2. You don't have to settle for what Mother Nature has provided. Use the control panel to change the fractal settings. Make the terrain impossibly pointy or as smooth as a baby's cheek, add more or less texture to the rocks, or change the colors at will, With the climatic controls, you can assign sea level, tree line, snow line, and atmospheric haze. Add a rive, too: It will follow the lowest point in the terrain and feed into a lake, if you choose. There are also settings for sky effects--sun direction, clouds, haze, and even the stars.

3. Even with water, snow, and clouds, the landscape is barren. Add realistic fractal trees (oak, pine, palm, or cactus, with individual leaves and needles), buildings, and roads.

4. You can fly through your finished landscape by moving the viewpoint in a path. A wireframe option speeds view location. For more exciting flyby animations, Virtual Reality Studios offers an animation program, Makepath Flight Director.
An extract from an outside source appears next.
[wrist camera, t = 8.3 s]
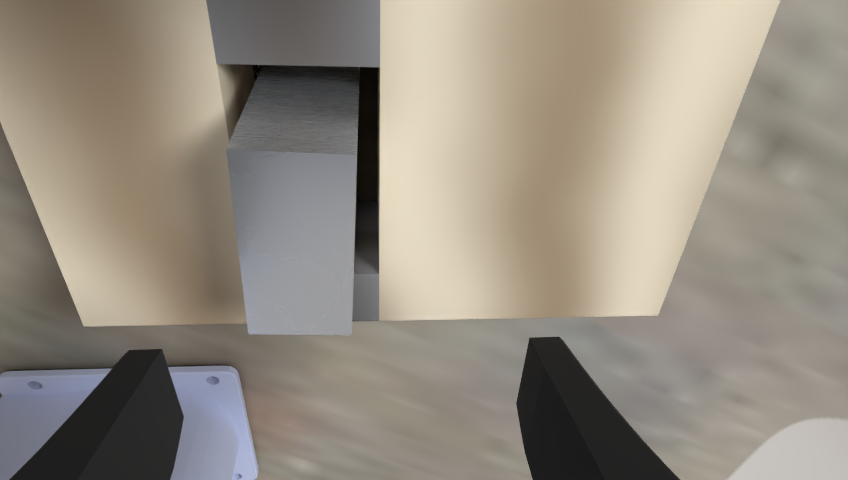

Makepath Flight Director gives full control over direction, elevation, acceleration, banking, and pitch. Readymade flight paths include glider, cruise missile, and dune buggy. Another program, TerraMorph, creates morphs between one landscape and another, so, for example, you could smoothly change the Grand Canyon into the Matterhorn. Just be sure to rest on the seventh day.